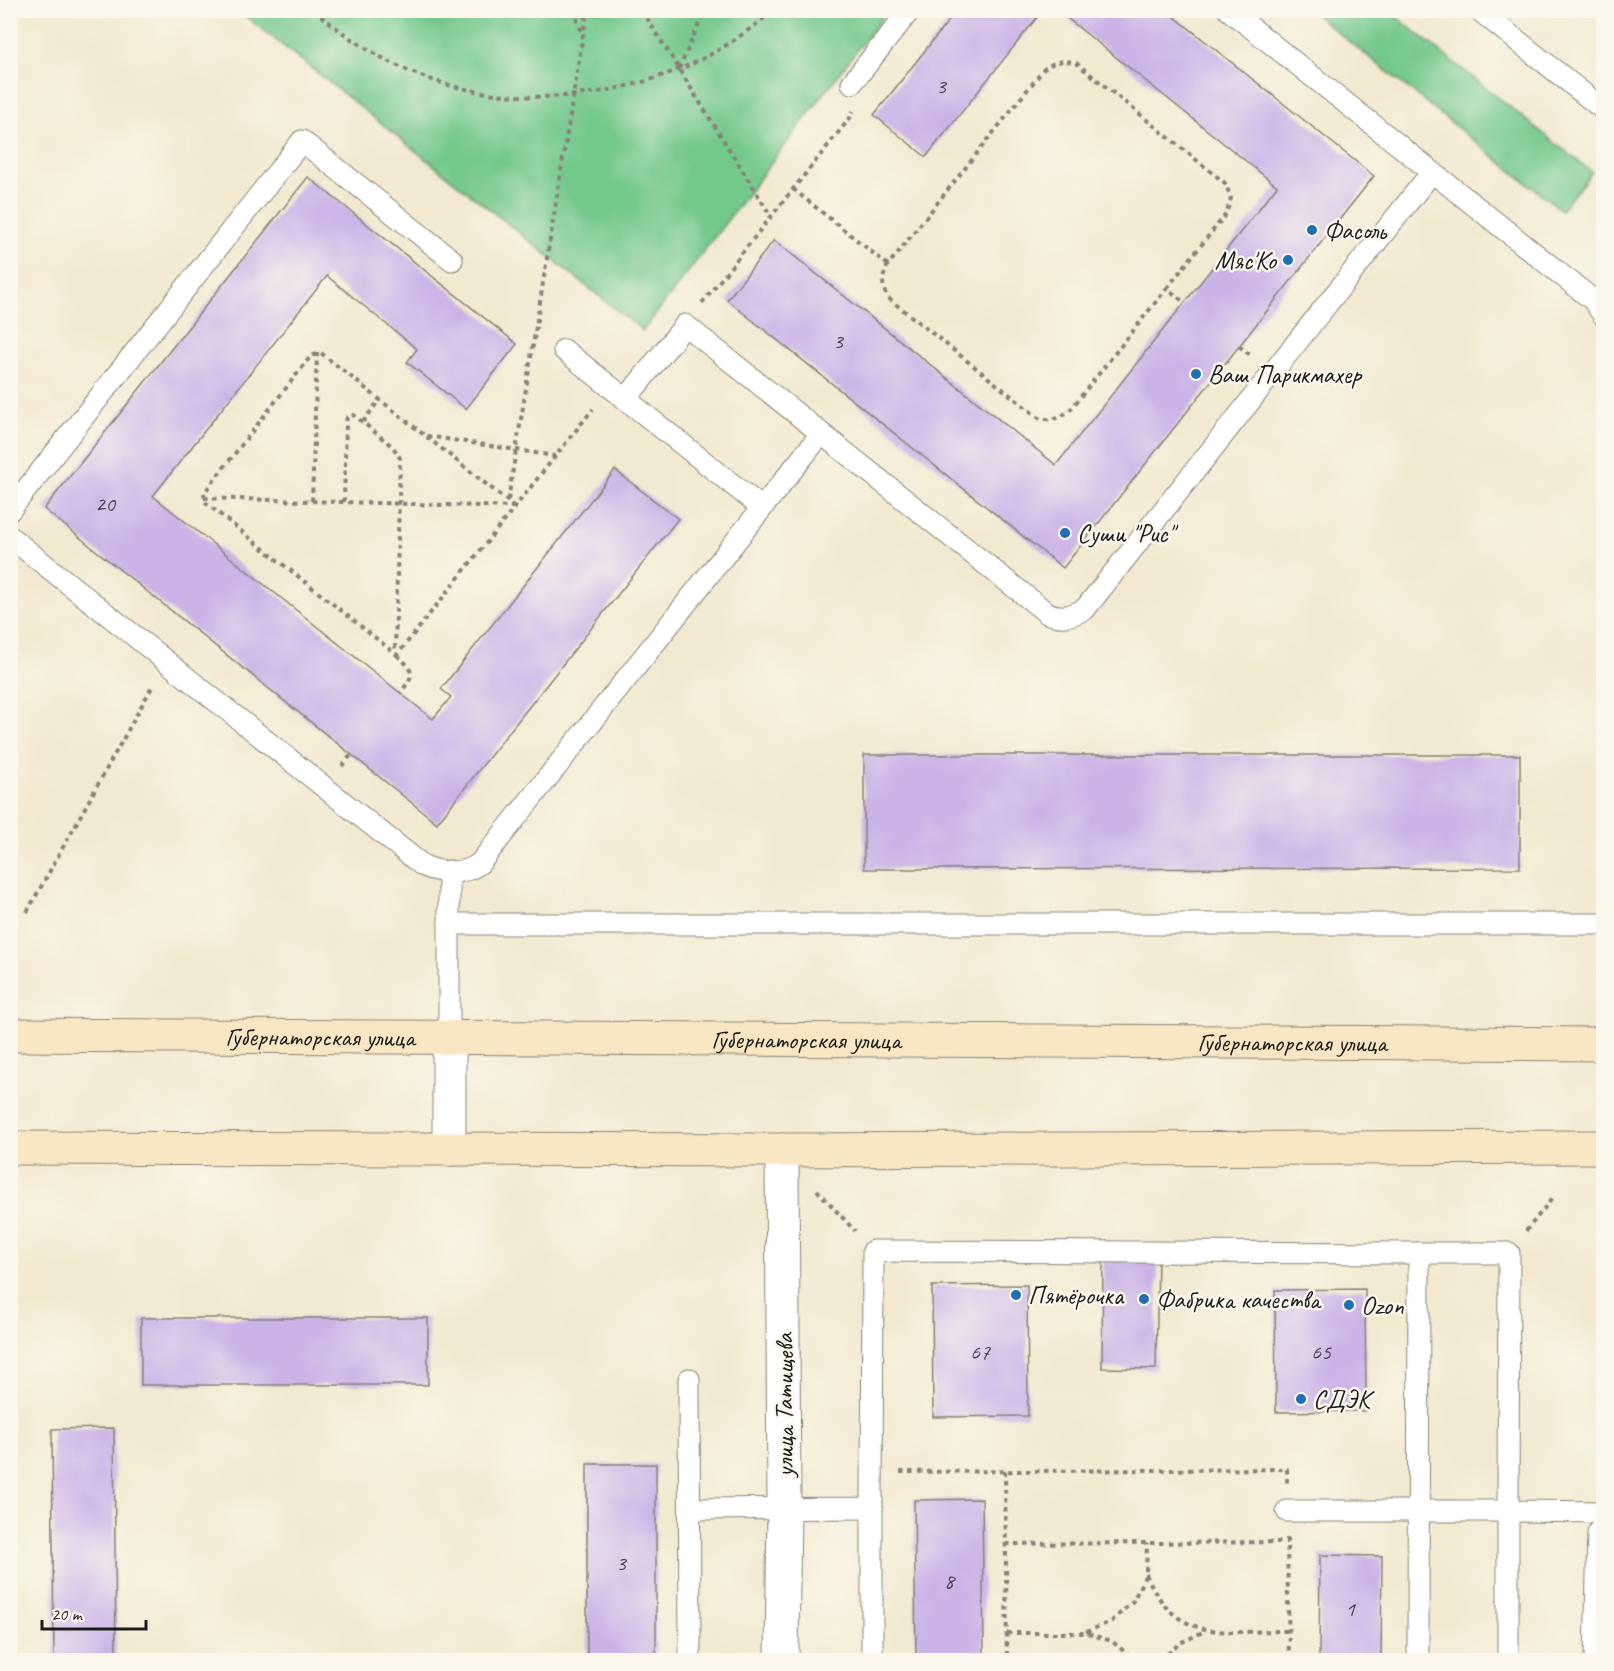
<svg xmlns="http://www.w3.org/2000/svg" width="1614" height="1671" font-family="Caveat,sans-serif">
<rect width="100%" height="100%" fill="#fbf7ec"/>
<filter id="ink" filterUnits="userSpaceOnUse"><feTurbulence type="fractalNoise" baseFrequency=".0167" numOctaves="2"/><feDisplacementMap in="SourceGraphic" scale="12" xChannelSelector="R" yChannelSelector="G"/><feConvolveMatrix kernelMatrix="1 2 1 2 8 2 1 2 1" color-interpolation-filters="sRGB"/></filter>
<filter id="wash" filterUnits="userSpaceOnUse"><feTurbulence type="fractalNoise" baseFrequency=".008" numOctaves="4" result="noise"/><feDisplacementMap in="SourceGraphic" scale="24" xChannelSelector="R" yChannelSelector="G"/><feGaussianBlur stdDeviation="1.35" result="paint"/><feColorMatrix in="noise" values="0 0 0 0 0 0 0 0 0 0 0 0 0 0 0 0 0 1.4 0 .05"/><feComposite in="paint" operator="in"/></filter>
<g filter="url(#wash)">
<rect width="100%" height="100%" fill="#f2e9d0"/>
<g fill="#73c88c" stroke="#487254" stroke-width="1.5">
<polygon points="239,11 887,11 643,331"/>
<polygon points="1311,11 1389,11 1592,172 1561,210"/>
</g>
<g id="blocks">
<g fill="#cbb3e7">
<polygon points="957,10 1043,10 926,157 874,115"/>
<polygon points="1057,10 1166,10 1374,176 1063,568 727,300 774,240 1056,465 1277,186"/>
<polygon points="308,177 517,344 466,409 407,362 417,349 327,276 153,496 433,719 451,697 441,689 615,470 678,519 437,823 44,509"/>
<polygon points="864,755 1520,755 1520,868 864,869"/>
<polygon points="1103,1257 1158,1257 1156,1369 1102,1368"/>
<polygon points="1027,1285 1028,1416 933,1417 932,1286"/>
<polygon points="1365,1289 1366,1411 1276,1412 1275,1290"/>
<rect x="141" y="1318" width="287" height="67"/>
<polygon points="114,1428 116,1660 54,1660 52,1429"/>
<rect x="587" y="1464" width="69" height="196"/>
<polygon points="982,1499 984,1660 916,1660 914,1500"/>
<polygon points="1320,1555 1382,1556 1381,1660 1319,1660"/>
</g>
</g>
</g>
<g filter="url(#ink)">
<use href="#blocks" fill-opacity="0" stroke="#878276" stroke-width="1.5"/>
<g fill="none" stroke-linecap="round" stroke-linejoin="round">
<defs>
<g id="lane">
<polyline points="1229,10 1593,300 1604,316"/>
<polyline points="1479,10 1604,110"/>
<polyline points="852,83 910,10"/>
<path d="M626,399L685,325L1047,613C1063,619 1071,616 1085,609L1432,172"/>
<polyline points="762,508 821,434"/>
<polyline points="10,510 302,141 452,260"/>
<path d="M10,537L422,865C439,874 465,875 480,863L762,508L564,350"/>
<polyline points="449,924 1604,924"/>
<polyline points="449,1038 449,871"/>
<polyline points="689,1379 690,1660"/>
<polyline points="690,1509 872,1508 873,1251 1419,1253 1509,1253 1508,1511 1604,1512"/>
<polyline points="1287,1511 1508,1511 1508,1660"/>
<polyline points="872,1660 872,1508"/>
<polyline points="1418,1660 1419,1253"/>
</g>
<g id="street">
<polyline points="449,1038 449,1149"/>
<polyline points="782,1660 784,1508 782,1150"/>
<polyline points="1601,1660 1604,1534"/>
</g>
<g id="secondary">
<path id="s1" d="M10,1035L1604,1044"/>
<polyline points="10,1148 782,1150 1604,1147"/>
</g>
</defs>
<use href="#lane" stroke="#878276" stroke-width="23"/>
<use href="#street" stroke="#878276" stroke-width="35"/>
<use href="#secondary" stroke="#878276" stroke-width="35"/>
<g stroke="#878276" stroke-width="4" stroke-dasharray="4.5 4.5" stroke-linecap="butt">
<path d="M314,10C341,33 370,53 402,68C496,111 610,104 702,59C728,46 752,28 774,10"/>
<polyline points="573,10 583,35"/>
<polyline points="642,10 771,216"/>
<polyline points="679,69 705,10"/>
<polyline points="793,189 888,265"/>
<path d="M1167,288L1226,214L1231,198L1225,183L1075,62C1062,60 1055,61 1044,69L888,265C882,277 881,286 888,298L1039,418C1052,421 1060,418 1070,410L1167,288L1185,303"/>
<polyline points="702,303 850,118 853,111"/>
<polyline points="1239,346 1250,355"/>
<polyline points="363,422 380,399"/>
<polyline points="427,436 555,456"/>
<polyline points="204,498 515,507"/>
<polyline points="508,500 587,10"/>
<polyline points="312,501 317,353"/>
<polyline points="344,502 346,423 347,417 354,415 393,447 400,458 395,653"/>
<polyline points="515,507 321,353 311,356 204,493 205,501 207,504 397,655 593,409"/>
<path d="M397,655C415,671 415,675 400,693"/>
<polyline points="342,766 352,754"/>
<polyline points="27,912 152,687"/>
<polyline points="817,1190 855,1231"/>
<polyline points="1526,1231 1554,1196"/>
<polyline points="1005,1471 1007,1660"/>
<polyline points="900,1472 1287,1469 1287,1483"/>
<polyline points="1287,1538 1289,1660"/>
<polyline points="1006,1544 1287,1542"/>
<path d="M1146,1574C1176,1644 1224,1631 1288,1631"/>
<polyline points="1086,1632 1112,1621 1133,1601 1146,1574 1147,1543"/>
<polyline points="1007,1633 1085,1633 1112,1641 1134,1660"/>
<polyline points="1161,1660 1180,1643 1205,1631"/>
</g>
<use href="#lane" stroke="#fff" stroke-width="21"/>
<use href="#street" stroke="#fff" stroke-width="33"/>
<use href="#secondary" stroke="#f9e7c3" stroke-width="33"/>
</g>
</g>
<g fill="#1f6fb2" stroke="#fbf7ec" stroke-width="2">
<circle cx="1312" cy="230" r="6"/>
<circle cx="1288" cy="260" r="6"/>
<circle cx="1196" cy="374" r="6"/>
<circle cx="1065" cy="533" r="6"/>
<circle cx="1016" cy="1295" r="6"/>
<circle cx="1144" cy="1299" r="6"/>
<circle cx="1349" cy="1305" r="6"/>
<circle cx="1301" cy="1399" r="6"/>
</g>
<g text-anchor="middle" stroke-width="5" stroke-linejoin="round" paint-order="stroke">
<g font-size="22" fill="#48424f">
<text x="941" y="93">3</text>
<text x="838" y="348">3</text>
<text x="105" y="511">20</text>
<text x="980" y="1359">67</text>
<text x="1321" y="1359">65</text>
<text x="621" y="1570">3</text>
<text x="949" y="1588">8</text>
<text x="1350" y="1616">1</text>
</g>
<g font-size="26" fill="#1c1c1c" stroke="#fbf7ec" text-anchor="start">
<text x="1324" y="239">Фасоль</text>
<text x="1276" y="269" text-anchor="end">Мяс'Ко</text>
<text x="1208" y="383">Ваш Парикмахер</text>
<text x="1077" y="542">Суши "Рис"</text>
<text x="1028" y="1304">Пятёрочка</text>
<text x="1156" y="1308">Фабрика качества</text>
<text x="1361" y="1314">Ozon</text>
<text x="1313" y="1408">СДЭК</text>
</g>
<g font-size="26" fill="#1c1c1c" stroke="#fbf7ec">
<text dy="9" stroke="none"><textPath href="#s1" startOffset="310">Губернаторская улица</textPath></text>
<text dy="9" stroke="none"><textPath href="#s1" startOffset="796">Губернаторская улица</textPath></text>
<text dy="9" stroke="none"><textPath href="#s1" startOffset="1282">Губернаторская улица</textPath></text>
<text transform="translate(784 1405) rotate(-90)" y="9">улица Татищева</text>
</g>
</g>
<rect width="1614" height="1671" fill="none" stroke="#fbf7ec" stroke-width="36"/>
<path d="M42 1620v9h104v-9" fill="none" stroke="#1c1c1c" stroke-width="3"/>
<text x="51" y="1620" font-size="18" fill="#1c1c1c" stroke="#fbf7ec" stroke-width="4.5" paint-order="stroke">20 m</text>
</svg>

========================

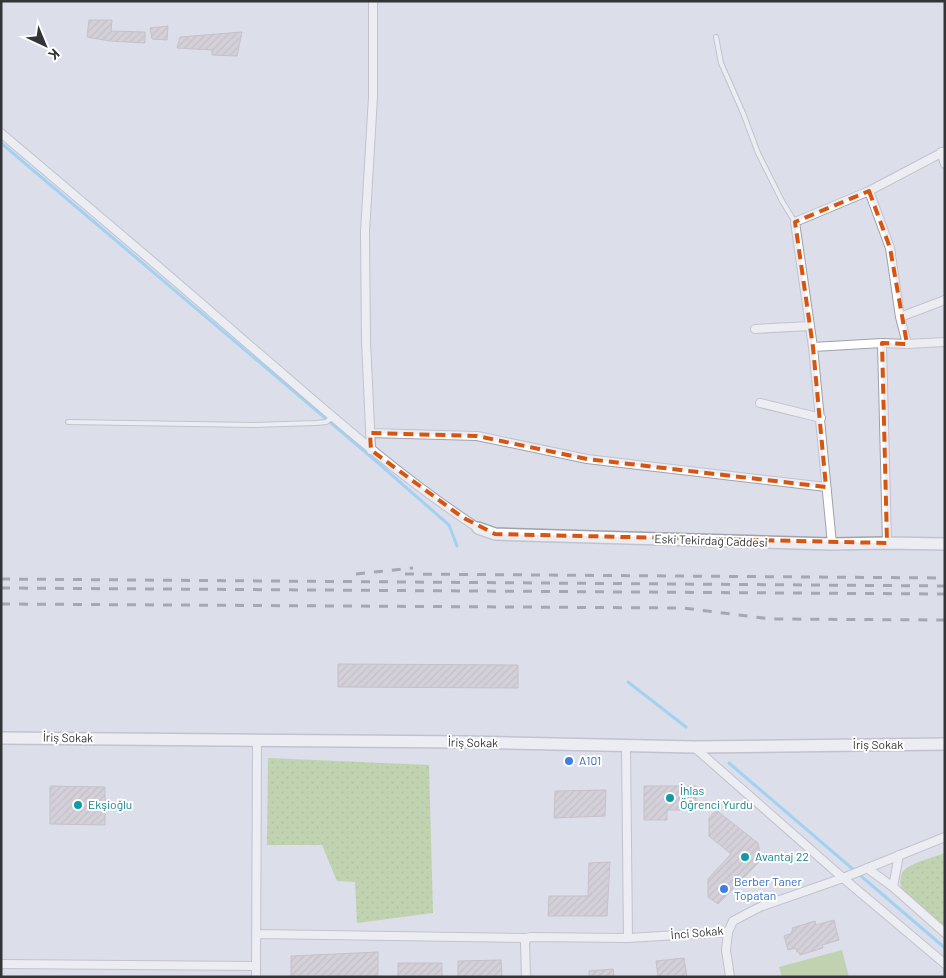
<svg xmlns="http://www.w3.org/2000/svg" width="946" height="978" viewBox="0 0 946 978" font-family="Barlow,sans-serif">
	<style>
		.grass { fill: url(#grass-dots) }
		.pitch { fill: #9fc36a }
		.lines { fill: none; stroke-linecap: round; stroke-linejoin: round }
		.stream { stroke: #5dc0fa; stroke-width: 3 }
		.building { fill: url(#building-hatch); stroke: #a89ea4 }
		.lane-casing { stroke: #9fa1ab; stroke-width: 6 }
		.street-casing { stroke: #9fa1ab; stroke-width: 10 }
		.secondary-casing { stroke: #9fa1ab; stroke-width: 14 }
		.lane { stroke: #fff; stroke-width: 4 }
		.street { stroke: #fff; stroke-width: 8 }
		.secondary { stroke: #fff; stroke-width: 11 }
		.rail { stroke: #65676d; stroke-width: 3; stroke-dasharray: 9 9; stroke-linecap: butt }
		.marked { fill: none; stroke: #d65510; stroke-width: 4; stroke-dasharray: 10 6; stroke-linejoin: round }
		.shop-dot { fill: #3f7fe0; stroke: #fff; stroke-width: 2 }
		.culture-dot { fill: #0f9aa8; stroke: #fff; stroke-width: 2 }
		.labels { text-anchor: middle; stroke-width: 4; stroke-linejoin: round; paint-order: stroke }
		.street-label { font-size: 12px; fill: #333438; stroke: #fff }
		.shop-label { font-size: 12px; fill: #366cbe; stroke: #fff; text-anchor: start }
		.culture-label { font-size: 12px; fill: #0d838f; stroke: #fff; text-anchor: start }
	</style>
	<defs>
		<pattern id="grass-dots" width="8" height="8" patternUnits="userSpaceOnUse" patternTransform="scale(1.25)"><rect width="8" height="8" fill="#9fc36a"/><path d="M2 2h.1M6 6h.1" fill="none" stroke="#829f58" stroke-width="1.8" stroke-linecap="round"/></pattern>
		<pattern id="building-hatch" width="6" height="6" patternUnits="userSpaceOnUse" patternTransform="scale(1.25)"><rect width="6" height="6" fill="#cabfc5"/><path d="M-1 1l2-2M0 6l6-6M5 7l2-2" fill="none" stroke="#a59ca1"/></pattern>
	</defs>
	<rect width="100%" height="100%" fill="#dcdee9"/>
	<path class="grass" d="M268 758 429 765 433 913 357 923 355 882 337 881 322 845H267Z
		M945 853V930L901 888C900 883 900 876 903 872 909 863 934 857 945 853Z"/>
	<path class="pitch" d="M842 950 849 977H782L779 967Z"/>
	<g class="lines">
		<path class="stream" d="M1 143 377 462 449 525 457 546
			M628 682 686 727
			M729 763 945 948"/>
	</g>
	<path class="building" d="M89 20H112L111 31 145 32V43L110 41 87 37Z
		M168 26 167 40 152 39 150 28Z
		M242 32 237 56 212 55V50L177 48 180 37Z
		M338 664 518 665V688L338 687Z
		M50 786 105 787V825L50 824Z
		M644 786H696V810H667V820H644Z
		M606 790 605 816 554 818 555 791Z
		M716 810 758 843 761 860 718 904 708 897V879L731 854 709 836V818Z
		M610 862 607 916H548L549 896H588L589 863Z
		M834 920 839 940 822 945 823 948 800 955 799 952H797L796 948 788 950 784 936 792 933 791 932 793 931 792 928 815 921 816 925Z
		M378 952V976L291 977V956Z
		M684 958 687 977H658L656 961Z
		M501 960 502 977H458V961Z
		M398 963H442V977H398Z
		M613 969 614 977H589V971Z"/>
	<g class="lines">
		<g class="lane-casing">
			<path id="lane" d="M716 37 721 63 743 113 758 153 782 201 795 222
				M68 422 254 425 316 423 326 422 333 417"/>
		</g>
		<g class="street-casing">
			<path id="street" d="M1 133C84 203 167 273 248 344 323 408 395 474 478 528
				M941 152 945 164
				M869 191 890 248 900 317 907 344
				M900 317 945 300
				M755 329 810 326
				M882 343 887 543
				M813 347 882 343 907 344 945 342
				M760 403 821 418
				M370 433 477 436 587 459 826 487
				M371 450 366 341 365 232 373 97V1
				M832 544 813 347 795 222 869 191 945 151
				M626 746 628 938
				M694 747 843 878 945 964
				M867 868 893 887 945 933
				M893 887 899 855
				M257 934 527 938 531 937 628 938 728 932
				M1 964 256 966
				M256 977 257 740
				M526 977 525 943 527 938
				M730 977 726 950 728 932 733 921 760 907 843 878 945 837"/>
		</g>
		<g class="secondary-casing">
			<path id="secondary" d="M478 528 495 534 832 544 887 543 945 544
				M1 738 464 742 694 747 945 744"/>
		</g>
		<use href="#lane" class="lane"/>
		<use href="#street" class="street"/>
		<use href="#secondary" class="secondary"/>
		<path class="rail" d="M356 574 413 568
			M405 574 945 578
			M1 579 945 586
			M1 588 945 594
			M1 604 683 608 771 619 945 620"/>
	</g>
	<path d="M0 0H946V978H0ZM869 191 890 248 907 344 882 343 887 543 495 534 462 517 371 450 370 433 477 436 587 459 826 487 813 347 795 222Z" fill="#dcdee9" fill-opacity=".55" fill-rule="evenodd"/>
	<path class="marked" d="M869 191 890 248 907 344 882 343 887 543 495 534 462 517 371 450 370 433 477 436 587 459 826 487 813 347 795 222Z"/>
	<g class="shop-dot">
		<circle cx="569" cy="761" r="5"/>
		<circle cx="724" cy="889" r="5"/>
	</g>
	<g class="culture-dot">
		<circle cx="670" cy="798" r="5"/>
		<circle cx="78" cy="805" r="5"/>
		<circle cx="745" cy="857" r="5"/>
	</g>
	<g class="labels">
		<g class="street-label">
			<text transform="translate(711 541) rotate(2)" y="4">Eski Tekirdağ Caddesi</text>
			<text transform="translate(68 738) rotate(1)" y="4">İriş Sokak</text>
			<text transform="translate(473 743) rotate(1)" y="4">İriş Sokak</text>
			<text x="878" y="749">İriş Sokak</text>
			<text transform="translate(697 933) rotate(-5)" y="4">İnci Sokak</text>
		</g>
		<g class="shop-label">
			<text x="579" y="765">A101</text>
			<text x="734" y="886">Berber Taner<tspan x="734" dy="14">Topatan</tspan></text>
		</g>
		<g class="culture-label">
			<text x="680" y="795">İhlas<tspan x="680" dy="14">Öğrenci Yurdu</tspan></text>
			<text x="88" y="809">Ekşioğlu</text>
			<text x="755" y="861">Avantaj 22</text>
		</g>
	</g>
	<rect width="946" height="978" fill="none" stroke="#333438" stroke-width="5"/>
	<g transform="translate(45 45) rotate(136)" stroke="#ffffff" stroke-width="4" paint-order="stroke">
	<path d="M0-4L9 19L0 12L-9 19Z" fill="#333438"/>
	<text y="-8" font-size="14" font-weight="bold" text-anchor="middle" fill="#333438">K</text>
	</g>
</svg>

========================

◆ Exercise prompt ◆
Sift the material for lines that include the word "none", and copy each one.

◆ Written response ◆
<g fill="none" stroke-linecap="round" stroke-linejoin="round">
<text dy="9" stroke="none"><textPath href="#s1" startOffset="310">Губернаторская улица</textPath></text>
<text dy="9" stroke="none"><textPath href="#s1" startOffset="796">Губернаторская улица</textPath></text>
<text dy="9" stroke="none"><textPath href="#s1" startOffset="1282">Губернаторская улица</textPath></text>
<rect width="1614" height="1671" fill="none" stroke="#fbf7ec" stroke-width="36"/>
<path d="M42 1620v9h104v-9" fill="none" stroke="#1c1c1c" stroke-width="3"/>
		.lines { fill: none; stroke-linecap: round; stroke-linejoin: round }
		.marked { fill: none; stroke: #d65510; stroke-width: 4; stroke-dasharray: 10 6; stroke-linejoin: round }
		<pattern id="grass-dots" width="8" height="8" patternUnits="userSpaceOnUse" patternTransform="scale(1.25)"><rect width="8" height="8" fill="#9fc36a"/><path d="M2 2h.1M6 6h.1" fill="none" stroke="#829f58" stroke-width="1.8" stroke-linecap="round"/></pattern>
		<pattern id="building-hatch" width="6" height="6" patternUnits="userSpaceOnUse" patternTransform="scale(1.25)"><rect width="6" height="6" fill="#cabfc5"/><path d="M-1 1l2-2M0 6l6-6M5 7l2-2" fill="none" stroke="#a59ca1"/></pattern>
	<rect width="946" height="978" fill="none" stroke="#333438" stroke-width="5"/>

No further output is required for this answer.